Segment Start: DATASET EXCERPTS
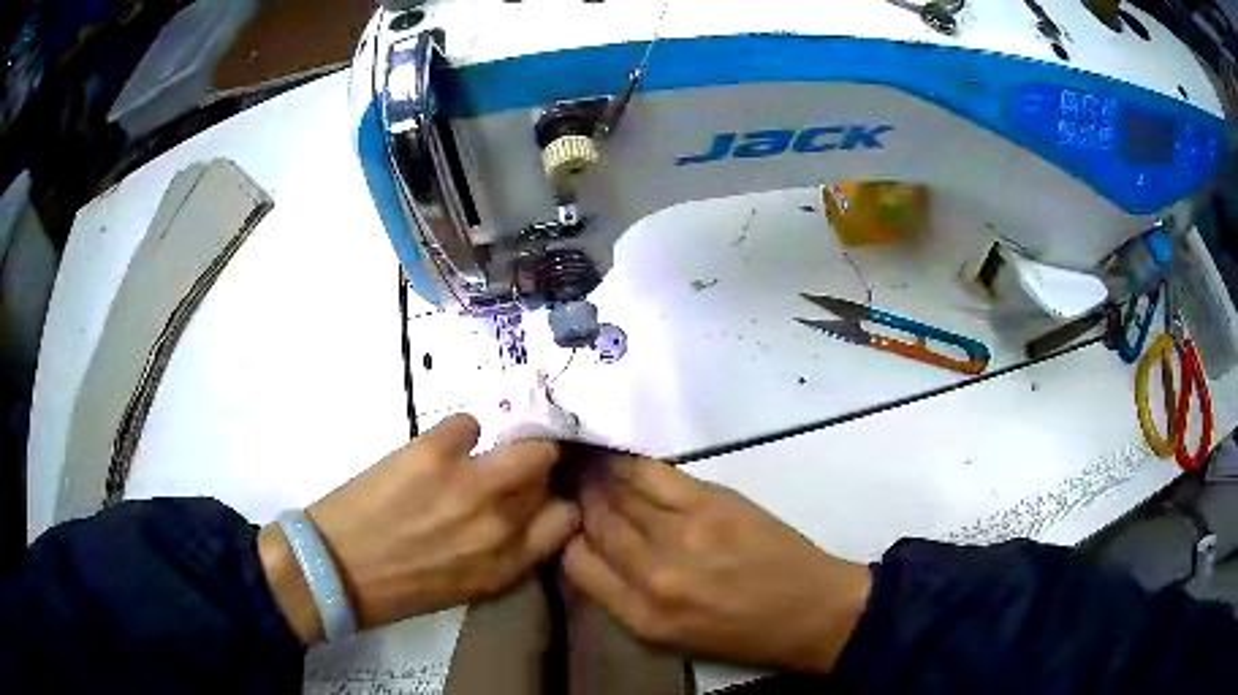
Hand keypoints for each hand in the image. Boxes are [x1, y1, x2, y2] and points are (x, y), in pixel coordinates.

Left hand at [259, 414, 577, 643]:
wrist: (336, 569)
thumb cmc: (401, 587)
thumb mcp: (469, 585)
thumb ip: (505, 552)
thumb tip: (522, 513)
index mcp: (508, 563)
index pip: (567, 517)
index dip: (555, 500)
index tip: (540, 494)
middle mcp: (499, 523)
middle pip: (548, 467)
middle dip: (534, 465)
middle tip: (507, 468)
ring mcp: (469, 483)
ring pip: (524, 441)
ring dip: (508, 443)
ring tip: (480, 452)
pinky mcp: (433, 452)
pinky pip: (468, 422)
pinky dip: (459, 433)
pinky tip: (440, 450)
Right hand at [563, 456, 870, 673]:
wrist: (810, 611)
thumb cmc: (742, 633)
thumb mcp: (670, 637)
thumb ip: (624, 599)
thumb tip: (592, 551)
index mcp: (641, 618)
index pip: (576, 565)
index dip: (569, 538)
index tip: (571, 523)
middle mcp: (653, 576)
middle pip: (596, 524)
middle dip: (581, 501)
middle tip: (575, 484)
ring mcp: (683, 536)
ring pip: (619, 494)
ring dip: (600, 478)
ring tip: (590, 466)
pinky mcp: (711, 504)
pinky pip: (653, 474)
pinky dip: (629, 464)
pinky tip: (620, 459)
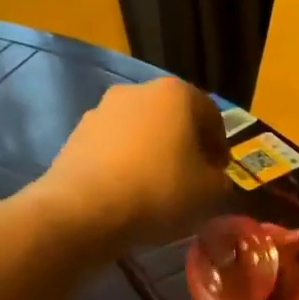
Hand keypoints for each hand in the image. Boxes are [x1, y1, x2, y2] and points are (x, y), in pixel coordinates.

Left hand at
Segment End: DATASET EXCERPTS
> EXERCISE REQUIREMENTS
The lines above starting at the one that contains "thumb cmc: (401, 587)" and ending at the one that contains "middle tip: (507, 468)" must be transcribed exactly, and no other lines may appear.

> RESULT OF THIS EXERCISE
thumb cmc: (401, 587)
thumb mcp: (469, 585)
thumb ip: (505, 552)
thumb tip: (522, 513)
index mcp: (508, 563)
index pip: (567, 517)
index dip: (555, 500)
index tip: (540, 494)
middle mcp: (499, 523)
middle pip: (548, 467)
middle dip: (534, 465)
middle tip: (507, 468)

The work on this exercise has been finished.